Smokin Joe you might want to see about borrowing or renting another bigger pit.
By my rough calculation's you need 35 briskets,
which will be 6 rounds of cooking just on the briskets, or about 6 days of cooking and vacuum sealing with another day of just cooking chickens.....$18.00 dollars per plate aint enough.
106 lbs aint enough you forgot about the waste and shrinkage
*** rough estimate is a 10 pound brisket feeds 12-15 after cooking.
Smokin Joe
10-04-2007, 06:45 PM
I figured 4 oz of brisket and cutting the leg quarters in half and serving a leg or a thigh per plate. With 60% retained weight on the brisket after cooking should equal 177 lbs of uncooked brisket and 106 lbs of cooked brisket. The 425 count is maximum to plan for, 90 men, 90 women and the rest kids.
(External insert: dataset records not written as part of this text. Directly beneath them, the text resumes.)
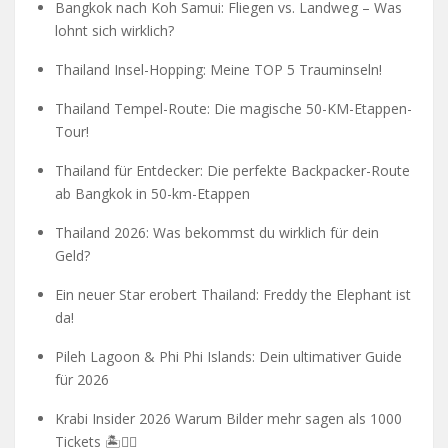
Bangkok nach Koh Samui: Fliegen vs. Landweg – Was
lohnt sich wirklich?
Thailand Insel-Hopping: Meine TOP 5 Trauminseln!
Thailand Tempel-Route: Die magische 50-KM-Etappen-
Tour!
Thailand für Entdecker: Die perfekte Backpacker-Route
ab Bangkok in 50-km-Etappen
Thailand 2026: Was bekommst du wirklich für dein
Geld?
Ein neuer Star erobert Thailand: Freddy the Elephant ist
da!
Pileh Lagoon & Phi Phi Islands: Dein ultimativer Guide
für 2026
Krabi Insider 2026 Warum Bilder mehr sagen als 1000
Tickets 🏝️🧗‍♂️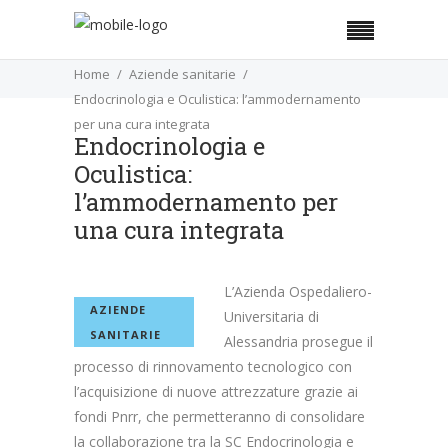
Home
Aziende sanitarie
Endocrinologia e Oculistica: l’ammodernamento
per una cura integrata
Endocrinologia e
Oculistica:
l’ammodernamento per
una cura integrata
L’Azienda Ospedaliero-
AZIENDE
Universitaria di
SANITARIE
Alessandria prosegue il
processo di rinnovamento tecnologico con
l’acquisizione di nuove attrezzature grazie ai
fondi Pnrr, che permetteranno di consolidare
la collaborazione tra la SC Endocrinologia e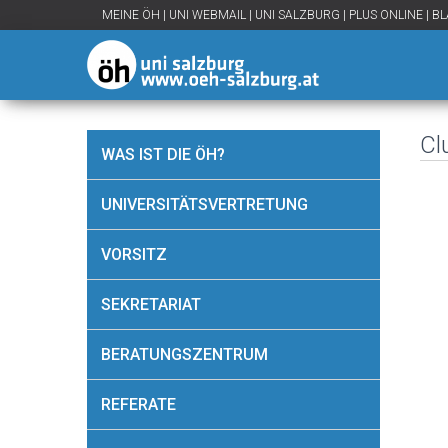
MEINE ÖH
|
UNI WEBMAIL
|
UNI SALZBURG
|
PLUS ONLINE
|
BL
Cl
WAS IST DIE ÖH?
UNIVERSITÄTSVERTRETUNG
VORSITZ
SEKRETARIAT
BERATUNGSZENTRUM
REFERATE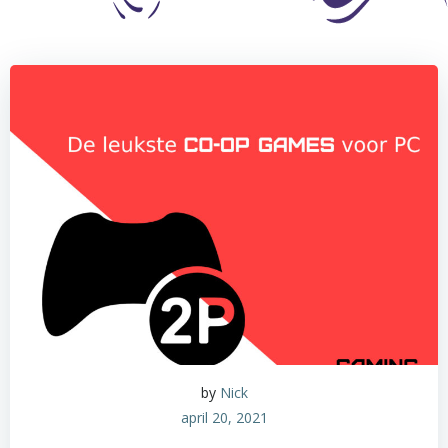
by
Nick
april 20, 2021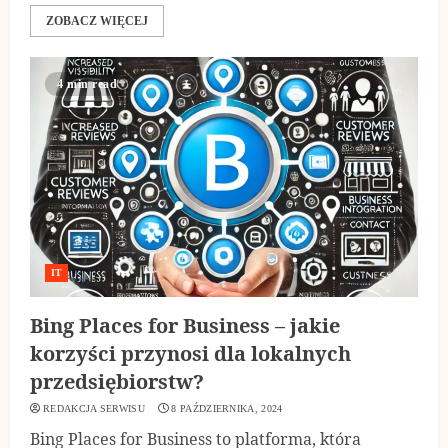
ZOBACZ WIĘCEJ
4 min read
IT
Bing Places for Business – jakie
korzyści przynosi dla lokalnych
przedsiębiorstw?
REDAKCJA SERWISU
8 PAŹDZIERNIKA, 2024
Bing Places for Business to platforma, która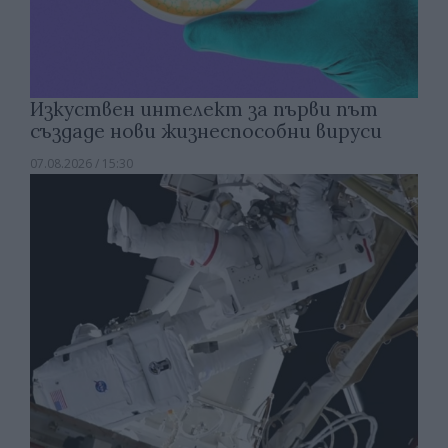
Изкуствен интелект за първи път
създаде нови жизнеспособни вируси
07.08.2026 / 15:30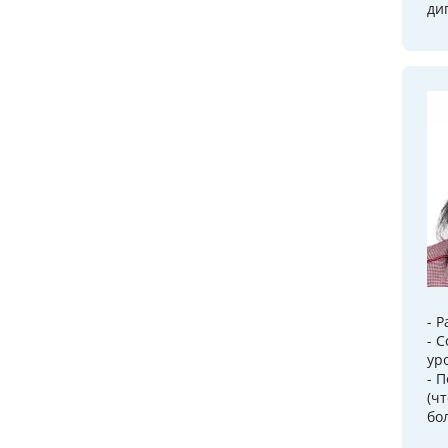
ди
- 
- 
ур
- 
(ч
бо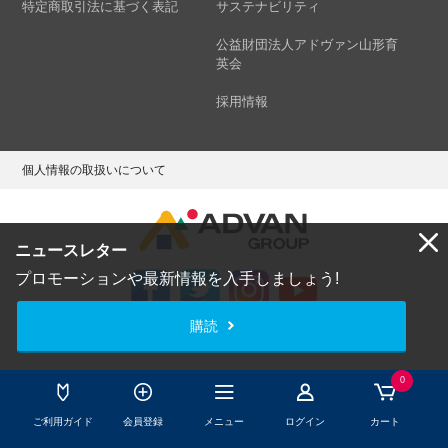
特定商取引法に基づく表記
サステナビリティ
公益財団法人アドヴァン山形育
英会
採用情報
個人情報の取扱いについて
ニュースレター
プロモーションや最新情報を入手しましょう!
購読
Copyright © ADVAN GROUP Co.,Ltd. All Rights Reserved.
0
ご利用ガイド
会員登録
メニュー
ログイン
カート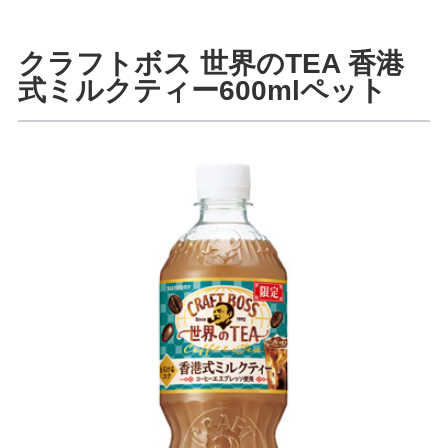
クラフトボス 世界のTEA 香港
式ミルクティー600mlペット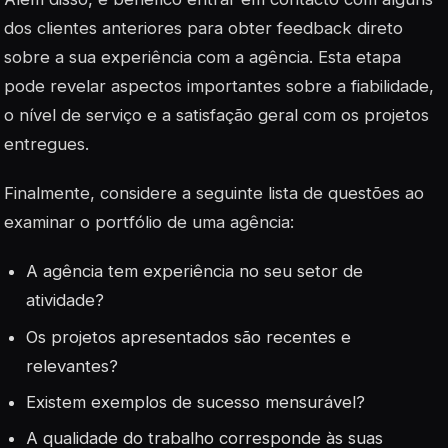
dos clientes anteriores para obter feedback direto
sobre a sua experiência com a agência. Esta etapa
pode revelar aspectos importantes sobre a
fiabilidade
,
o nível de serviço e a satisfação geral com os projetos
entregues.
Finalmente, considere a seguinte lista de questões ao
examinar o portfólio de uma agência:
A agência tem experiência no seu setor de
atividade?
Os projetos apresentados são recentes e
relevantes?
Existem exemplos de sucesso mensurável?
A qualidade do trabalho corresponde às suas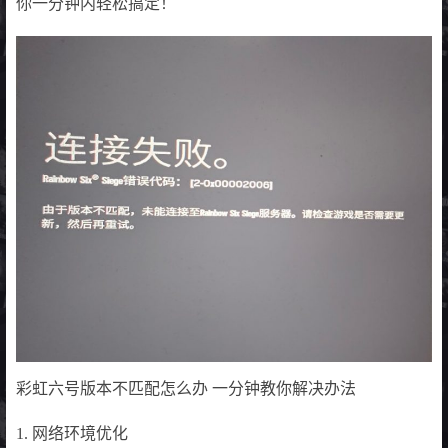
你一分钟内轻松搞定！
彩虹六号版本不匹配怎么办 一分钟教你解决办法
1. 网络环境优化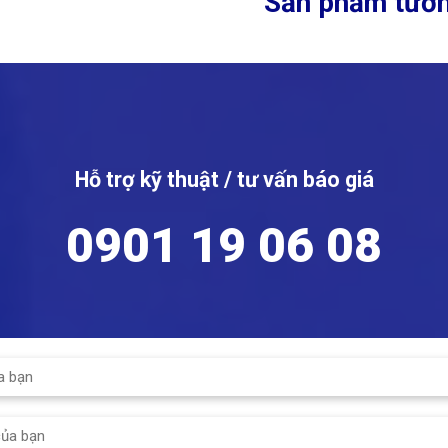
Sản phẩm tươn
Hỗ trợ kỹ thuật / tư vấn báo giá
0901 19 06 08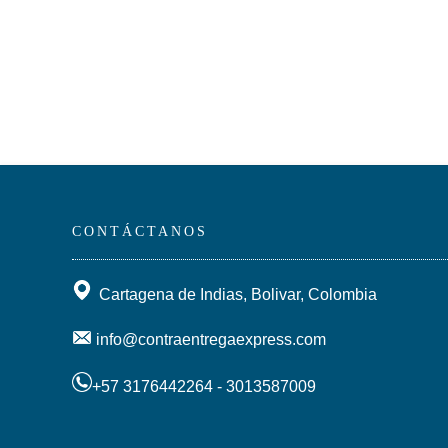
CONTÁCTANOS
Cartagena de Indias, Bolivar, Colombia
info@contraentregaexpress.com
+57 3176442264 - 3013587009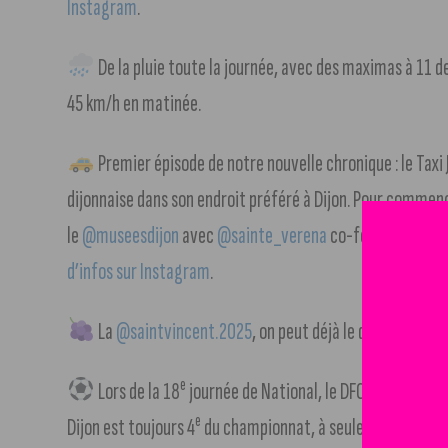
Instagram
.
De la pluie toute la journée, avec des maximas à 11 d
45 km/h en matinée.
Premier épisode de notre nouvelle chronique : le Taxi
dijonnaise dans son endroit préféré à Dijon. Pour commen
le
@museesdijon
avec
@sainte_verena
co-fondatrice du
d’infos sur Instagram
.
La
@saintvincent.2025
, on peut déjà le dire : c’est u
e
Lors de la 18
journée de National, le DFCO a fait matc
e
Dijon est toujours 4
du championnat, à seulement 2 points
Are you suggesting larger brisket portions?
Smokin Joe
Bad Santa
10-04-2007, 06:57 PM
Haven't read this thread til now, but trying to cook brisket for 400 folks on a 40x18 inch pit that only will hold 6 briskets at a time and then chicken qtrs. too, in shifts, you're going to be a busy bee and really earn that $18 per head. Not all of that 160 lbs will be sliceable meat, the points usually crumble and are better suited for chopping. Most portions for meat entrees are 8 oz. portions, with 2 meats it's down to about 6 or so.
Best of luck to you sir.
I figured 4 oz of brisket and cutting the leg quarters in half and serving a leg or a thigh per plate. With 60% retained weight on the brisket after cooking should equal 177 lbs of uncooked brisket and 106 lbs of cooked brisket. The 425 count is maximum to plan for, 90 men, 90 women and the rest kids. Are you suggesting larger brisket portions?
Smokin Joe
Its easier to freeze leftovers, than to $hit bbq at the last minute......
those are the averages I have used for over 10 years and they have not let me down yet....
Smokin Joe
10-04-2007, 07:42 PM
Point taken, I will check into borrowing a larger smoker and plan on 6-8 oz portions & save any left overs.